■ **PROBLEM STATEMENT**: All the entries need to be quoted exactly, apart from the pictures, which you should drop.

[[ RECORDS, beginning ]]

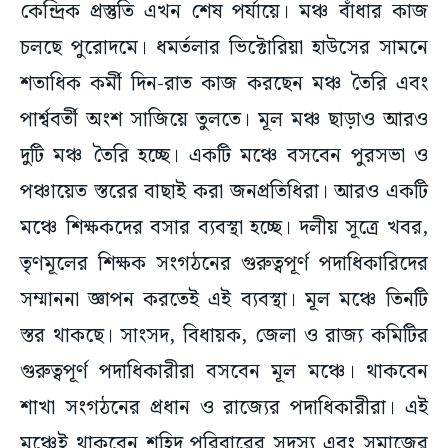
কেন্দ্রিক প্রস্তুতি এখন শেষ পর্যায়ে। মঞ্চ বাঁধার কাজ
চলছে পুরোদমে। ধমর্তলার ভিক্টোরিয়া হাউসের সামনে
শতাধিক কর্মী দিন-রাত কাজ করছেন মঞ্চ তৈরি এবং
পার্শ্ববর্তী অংশ সাজিয়ে তুলতে। মূল মঞ্চ ছাড়াও আরও
দুটি মঞ্চ তৈরি হচ্ছে। একটি মঞ্চে বসবেন পুরসভা ও
পঞ্চায়েত স্তরের বাছাই করা জনপ্রতিধিরা। আরও একটি
মঞ্চে শিক্ষকদের বসার ব্যবস্থা হচ্ছে। দলীয় সূত্রে খবর,
তৃণমূলের শিক্ষক সংগঠনের গুরুত্বপূর্ণ পদাধিকারিদের
সম্মাননা জ্ঞাপন করতেই এই ব্যবস্থা। মূল মঞ্চে তিনটি
স্তর থাকছে। সাংসদ, বিধায়ক, জেলা ও রাজ্য কমিটির
গুরুত্বপূর্ণ পদাধিকারীরা বসবেন মূল মঞ্চে। থাকবেন
শাখা সংগঠনের প্রধান ও রাজ্যের পদাধিকারীরা। এই
মঞ্চেই থাকবেন শহিদ পরিবারের সদস্য এবং সমাজের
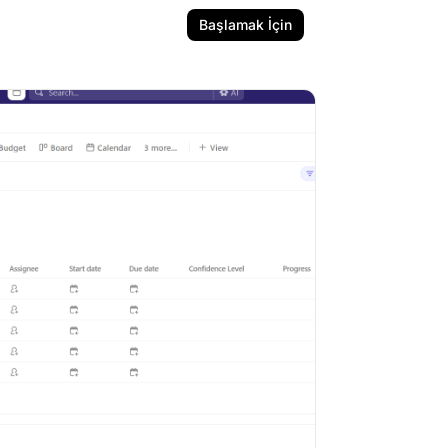
Başlamak İçin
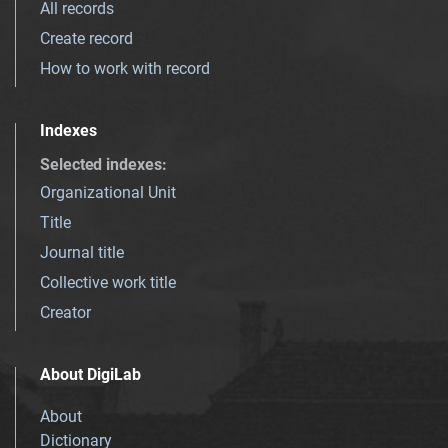
All records
Create record
How to work with record
Indexes
Selected indexes
:
Organizational Unit
Title
Journal title
Collective work title
Creator
About DigiLab
About
Dictionary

[[ RECORDS, end ]]

■ **EXPECTED ANSWER**:
কেন্দ্রিক প্রস্তুতি এখন শেষ পর্যায়ে। মঞ্চ বাঁধার কাজ
চলছে পুরোদমে। ধমর্তলার ভিক্টোরিয়া হাউসের সামনে
শতাধিক কর্মী দিন-রাত কাজ করছেন মঞ্চ তৈরি এবং
পার্শ্ববর্তী অংশ সাজিয়ে তুলতে। মূল মঞ্চ ছাড়াও আরও
দুটি মঞ্চ তৈরি হচ্ছে। একটি মঞ্চে বসবেন পুরসভা ও
পঞ্চায়েত স্তরের বাছাই করা জনপ্রতিধিরা। আরও একটি
মঞ্চে শিক্ষকদের বসার ব্যবস্থা হচ্ছে। দলীয় সূত্রে খবর,
তৃণমূলের শিক্ষক সংগঠনের গুরুত্বপূর্ণ পদাধিকারিদের
সম্মাননা জ্ঞাপন করতেই এই ব্যবস্থা। মূল মঞ্চে তিনটি
স্তর থাকছে। সাংসদ, বিধায়ক, জেলা ও রাজ্য কমিটির
গুরুত্বপূর্ণ পদাধিকারীরা বসবেন মূল মঞ্চে। থাকবেন
শাখা সংগঠনের প্রধান ও রাজ্যের পদাধিকারীরা। এই
মঞ্চেই থাকবেন শহিদ পরিবারের সদস্য এবং সমাজের
Başlamak İçin
All records
Create record
How to work with record
Indexes
Selected indexes
:
Organizational Unit
Title
Journal title
Collective work title
Creator
About DigiLab
About
Dictionary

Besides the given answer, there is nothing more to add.